Talk to your CSV & Excel with LangChain
Based on Sam Witteveen's video on YouTube. If you like this content, support the original creators by watching, liking and subscribing to their content.
LangChain’s CSV agent enables natural-language querying of CSV/Excel data by executing pandas operations through a Python REPL.
Briefing
LangChain can turn natural-language questions into accurate, on-the-fly analysis of CSV and Excel data by using a “CSV agent” that runs a Python REPL over a pandas DataFrame. The practical payoff is that users can ask things like “How many rows are in this file?” or “How many people stayed more than three years in the city and are female?” without writing pandas code—while the system still performs real filtering and counting rather than guessing.
The setup starts with a Black Friday Sales Data set from Kaggle, loaded into pandas purely for sanity checks: column names such as gender (encoded as f and m), age (bucketed), stay in current city number of years, and marital status. LangChain then takes over using its own CSV loading mechanism, not a training step.

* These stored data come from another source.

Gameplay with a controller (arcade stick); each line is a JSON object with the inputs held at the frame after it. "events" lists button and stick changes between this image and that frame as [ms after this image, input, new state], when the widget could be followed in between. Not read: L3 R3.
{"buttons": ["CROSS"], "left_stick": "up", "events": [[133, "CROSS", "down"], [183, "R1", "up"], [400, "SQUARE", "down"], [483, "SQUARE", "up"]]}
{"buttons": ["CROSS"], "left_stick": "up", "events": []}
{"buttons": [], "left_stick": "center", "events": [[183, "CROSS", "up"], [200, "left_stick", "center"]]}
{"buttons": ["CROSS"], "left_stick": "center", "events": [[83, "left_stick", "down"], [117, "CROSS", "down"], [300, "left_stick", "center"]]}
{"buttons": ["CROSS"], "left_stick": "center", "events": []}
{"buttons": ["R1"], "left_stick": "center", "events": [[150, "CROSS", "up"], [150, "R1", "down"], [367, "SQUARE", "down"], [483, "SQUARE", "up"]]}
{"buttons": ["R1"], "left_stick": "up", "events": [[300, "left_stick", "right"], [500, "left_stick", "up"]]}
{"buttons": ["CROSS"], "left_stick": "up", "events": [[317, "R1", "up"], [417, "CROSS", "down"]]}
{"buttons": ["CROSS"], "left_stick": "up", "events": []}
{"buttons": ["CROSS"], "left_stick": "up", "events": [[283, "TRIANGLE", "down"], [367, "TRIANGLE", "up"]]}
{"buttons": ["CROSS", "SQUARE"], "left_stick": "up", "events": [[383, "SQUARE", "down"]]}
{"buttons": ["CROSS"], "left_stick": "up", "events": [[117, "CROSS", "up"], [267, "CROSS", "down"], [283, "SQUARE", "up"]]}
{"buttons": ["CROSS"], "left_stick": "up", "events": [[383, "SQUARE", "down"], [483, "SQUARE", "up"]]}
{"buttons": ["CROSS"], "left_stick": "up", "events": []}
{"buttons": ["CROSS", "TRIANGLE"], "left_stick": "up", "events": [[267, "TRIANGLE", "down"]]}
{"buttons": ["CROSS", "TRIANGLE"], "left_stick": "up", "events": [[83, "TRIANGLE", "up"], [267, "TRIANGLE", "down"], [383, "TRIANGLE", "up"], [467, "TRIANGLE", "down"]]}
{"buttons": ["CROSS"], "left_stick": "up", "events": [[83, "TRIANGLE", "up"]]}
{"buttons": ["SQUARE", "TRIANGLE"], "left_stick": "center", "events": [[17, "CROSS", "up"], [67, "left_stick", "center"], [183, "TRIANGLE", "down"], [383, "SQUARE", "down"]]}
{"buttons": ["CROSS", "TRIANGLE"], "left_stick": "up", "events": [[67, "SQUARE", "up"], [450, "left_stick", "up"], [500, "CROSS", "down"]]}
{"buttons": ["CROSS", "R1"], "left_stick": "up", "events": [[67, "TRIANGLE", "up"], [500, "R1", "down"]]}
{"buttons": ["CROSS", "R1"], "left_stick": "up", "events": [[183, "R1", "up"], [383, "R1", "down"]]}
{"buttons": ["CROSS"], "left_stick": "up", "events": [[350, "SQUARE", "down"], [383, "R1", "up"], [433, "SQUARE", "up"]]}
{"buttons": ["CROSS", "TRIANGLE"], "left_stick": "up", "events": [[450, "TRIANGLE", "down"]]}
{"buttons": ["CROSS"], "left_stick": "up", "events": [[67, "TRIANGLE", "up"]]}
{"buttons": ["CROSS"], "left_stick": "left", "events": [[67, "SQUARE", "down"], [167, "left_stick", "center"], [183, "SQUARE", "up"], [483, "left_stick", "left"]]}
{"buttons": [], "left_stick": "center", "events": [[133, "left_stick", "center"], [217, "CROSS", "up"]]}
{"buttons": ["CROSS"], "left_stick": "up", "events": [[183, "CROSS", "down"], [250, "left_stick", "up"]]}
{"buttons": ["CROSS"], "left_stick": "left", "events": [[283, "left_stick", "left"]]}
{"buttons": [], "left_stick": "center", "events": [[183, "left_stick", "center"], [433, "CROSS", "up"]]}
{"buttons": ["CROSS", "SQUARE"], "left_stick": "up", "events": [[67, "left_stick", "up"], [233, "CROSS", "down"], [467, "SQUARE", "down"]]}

A key implementation choice is using an OpenAI language model with temperature set to 0 to reduce randomness and limit hallucinations. Verbose mode is enabled so the prompts and intermediate reasoning steps are visible.
Under the hood, the CSV agent is careful: it effectively runs a Python agent, meaning it can be vulnerable to prompt-injection style attacks if exposed to untrusted end users. In the demo, everything runs in a controlled environment, so the risk is treated as manageable.
The agent’s workflow follows a loop of “thought → action → observation,” with a scratchpad that carries intermediate results between model calls. For a simple query—“How many rows are there?”—the agent decides it needs to count the DataFrame length and uses the Python REPL to compute it, returning 550,000 rows. For a more semantic question—“How many people are female?”—it correctly maps the user’s wording (“female”) to the dataset’s encoding (gender values f and m) by referencing the DataFrame’s column structure and then counting rows where gender equals f, yielding 135,000.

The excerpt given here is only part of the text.